Gale gestured desperately at the girls. “These are already more sisters than God ever intended any man to have.”
“Then I suppose it’s a good thing you don’t believe in God, isn’t it?”
“If I needed any further proof of His nonexistence, it is this conversation we are having.”
“It’s no use pretending you’re not fond of her, love. You never were very hard to read.”
“You are the only person who thinks that.”
She twitched her lips and cut her eyes toward Chant, who had smoothed things over between Cordelia and Anne-Marie and was attempting to get Flummery to sit. “Oh, I don’t know about that.”
Gale’s c
hest grew tighter. The end must be near. He wished his body would get on with the business of collapsing into a pile of twitching, spider-like limbs and black bile.
“I'm very proud of you, you know,” his mother said softly.
“Why?”
“There's no one reason. I just am.”
He ran the tip of his tongue along his teeth.
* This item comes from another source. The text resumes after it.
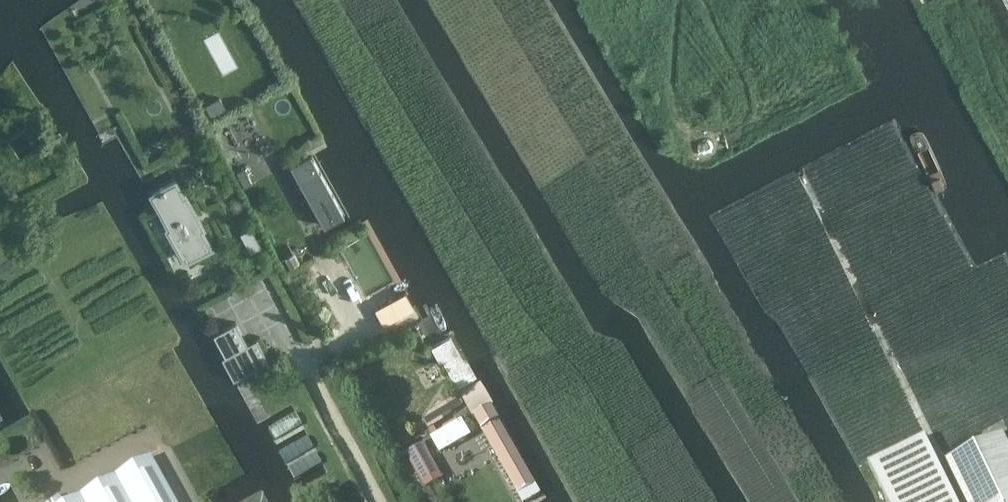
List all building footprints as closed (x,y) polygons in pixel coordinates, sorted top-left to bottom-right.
[(344,214),(312,156),(292,167),(324,225),(344,214)] [(152,193),(187,258),(210,246),(175,181),(152,193)] [(409,287),(376,305),(388,326),(420,309),(409,287)] [(225,357),(248,344),(236,321),(212,334),(225,357)] [(458,393),(476,383),(450,336),(432,346),(458,393)] [(8,424),(0,409),(0,429),(8,424)] [(492,411),(476,420),(516,491),(532,481),(492,411)] [(440,449),(473,434),(465,416),(432,431),(440,449)] [(946,459),(967,501),(1007,501),(1007,442),(1003,431),(946,459)] [(312,434),(282,445),(293,473),(322,463),(312,434)] [(925,436),(869,463),(888,501),(957,501),(925,436)] [(406,454),(425,488),(441,479),(423,445),(406,454)] [(149,456),(66,501),(175,501),(149,456)] [(822,501),(823,490),(802,488),(801,499),(822,501)]
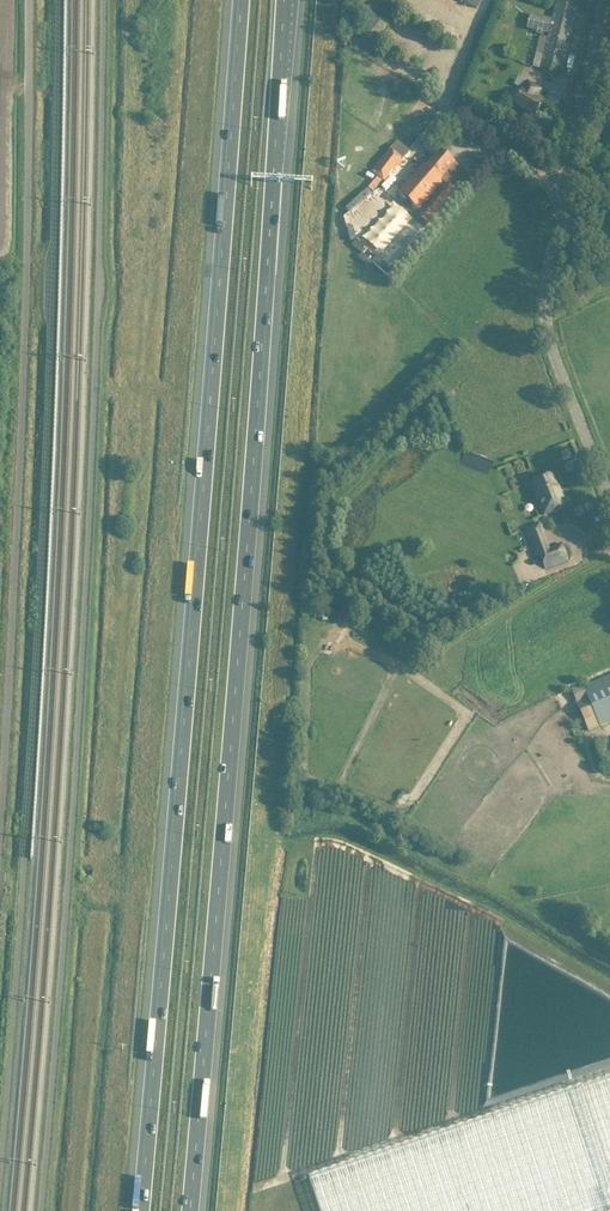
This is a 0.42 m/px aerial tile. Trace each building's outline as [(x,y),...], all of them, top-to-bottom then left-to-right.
[(477,9),(482,0),(459,0),(477,9)] [(561,74),(577,9),(556,4),(548,35),(545,34),(544,37),(540,36),(532,67),(561,74)] [(547,34),(551,19),(530,14),(527,29),(537,31),(537,34),(543,36),(544,33),(547,34)] [(402,18),(391,34),(402,42),(413,26),(402,18)] [(540,91),(528,83),(515,104),(536,116),(543,103),(535,98),(540,91)] [(398,141),(372,171),(384,182),(410,151),(398,141)] [(427,225),(469,176),(439,150),(426,166),(423,164),(398,194),(419,211),(415,216),(427,225)] [(566,507),(559,490),(558,491),(552,475),(533,483),(538,497),(537,498),(544,515),(566,507)] [(540,554),(546,568),(568,559),(562,545),(554,548),(554,549),(549,551),(541,532),(543,532),(539,523),(524,529),(535,557),(540,554)] [(609,722),(609,676),(583,687),(582,685),(571,689),(588,731),(609,722)] [(310,1177),(322,1210),(609,1210),(609,1077),(582,1086),(310,1177)]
“I suppose your heroic rescue of the man you love from the clutches of a murderous pirate didn’t hurt,” she mused.
He turned to face her. “I didn’t know what I was doing,” he confessed quietly. “I just knew I couldn’t lose him.”
She smiled, fondly and perhaps a little sadly. “I know.” She lifted her arms, “May I?”
Gale gave the slightest nod and stepped forward. She put her arms around him, and after a few seconds, he placed his arms around her too. And then squeezed a bit harder than he’d meant to. She always seemed such a tall, imposing figure, but in this moment, she felt slight and breakable, and he felt a new rush of panic at how easy it was to lose people. He breathed in her familiar scent, one he had known since his earliest days of awareness, and let his head fall against her shoulder. “I love you,” he mumbled.
Her arms tightened around him. “I love you too. Have since the moment I laid eyes on you. Before that, even.”
“I’m sorry I’ve been so much trouble.”
She hummed softly into his hair, then drew back, taking his hands in hers. “I dare say I enjoy a bit of trouble almost as much as you do.”
He tried to smile.
“I have never wanted you to be any other way than how you are,” she said. “You know that, don’t you?”
He turned away, not wanting her to see whatever was in his eyes at that moment. That was a mistake because his gaze landed instantly on Chant, who was sitting on the floor with an arm slung around Flummery, talking to Cordelia about her new piano piece. “How do I make sure I don’t hurt him?” he asked, and even knowing how foolish the question was didn’t stop him from meaning it with his whole heart.